REDESAIN TAMAN WISATA ALAM PULAU BAKUT

Penulis

  • Ahmad Barkah Ilman Prodi Arsitektur Fakultas Teknik Universitas Lambung Mangkurat
  • J.C Heldiansyah Prodi Arsitektur Fakultas Teknik Universitas Lambung Mangkurat

DOI:

https://doi.org/10.20527/jtamlanting.v13i1.2468

Kata Kunci:

Taman Wisata Alam, Bekantan, Redesain, Arsitektur Kamuflase, Arsitektur Biofilik

Abstrak

Taman wisata alam adalah sebutan untuk lanskap yang dilindungi melalui perencanaan jangka panjang, pemanfaatan berkelanjutan dan pertanian.

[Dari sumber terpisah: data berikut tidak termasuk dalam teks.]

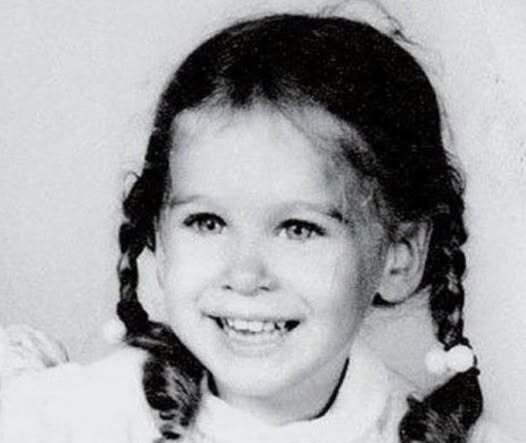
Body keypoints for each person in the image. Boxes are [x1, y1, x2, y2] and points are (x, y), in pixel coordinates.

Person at [0, 9, 518, 443]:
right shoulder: (82, 419)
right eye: (207, 222)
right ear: (157, 232)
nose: (245, 276)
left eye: (298, 229)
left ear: (399, 255)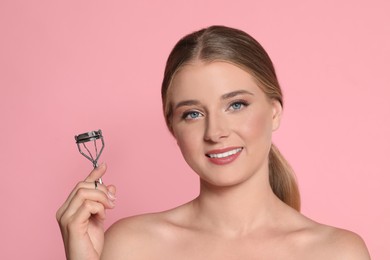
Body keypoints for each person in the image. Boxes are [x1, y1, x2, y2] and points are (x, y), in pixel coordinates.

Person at [56, 25, 370, 259]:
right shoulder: (130, 245)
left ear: (274, 112)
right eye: (192, 113)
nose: (215, 132)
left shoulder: (337, 252)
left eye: (236, 105)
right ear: (173, 128)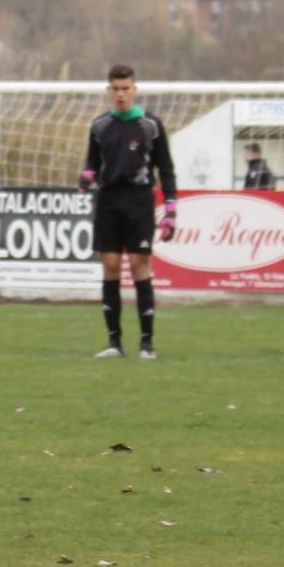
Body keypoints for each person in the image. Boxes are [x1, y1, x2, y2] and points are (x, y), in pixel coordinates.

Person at [79, 63, 178, 360]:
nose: (121, 94)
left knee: (139, 267)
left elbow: (166, 168)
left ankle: (147, 344)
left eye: (126, 88)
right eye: (116, 89)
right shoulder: (100, 126)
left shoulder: (151, 125)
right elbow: (92, 162)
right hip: (108, 200)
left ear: (134, 89)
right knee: (109, 267)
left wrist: (171, 206)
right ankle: (114, 343)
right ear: (108, 91)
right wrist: (86, 177)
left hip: (138, 201)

Lanskap yang berharga ini dilestarikan dalam keadaan mereka saat ini dan dipromosikan untuk tujuan pariwisata.  Pada Taman Wisata Alam Pulau Bakut terdapat beberapa kelompok bekantan yang tersebar di pulau, yang diketahui sebagai habitat alaminya. Saat ini bekantan yang merupakan hewan endemik pulau kalimantan mendapat status endangered setelah mengalami penurunan populasi yang diakibatkan hilangnya habitat alami bekantan itu sendiri. Saat ini pulau bakut menjadi salah satu lokasi pelestarian bekantan secara alami namun terdapat taman wisata alam yang bersifat secara terang terangan menunjukan aktivitas manusia pada lokasi tersebut. Hal ini dapat mempengaruhi aktivitas bekantan dalam kelangsungan hidupnya. Menanggapi hal tersebut dirasa perlu adanya Redesain pada TWA yang menggunakan konsep yang menciptakan hubungan antara manusia dengan bekantan tanpa melibatkan bekantannya secara langsung dengan konsep  Arsitektur Kamuflase yang menyembunyikan aktivitas manusia dari pandangan bekantan dan Arsitektur Biofilik pada upaya penyembuhan alam.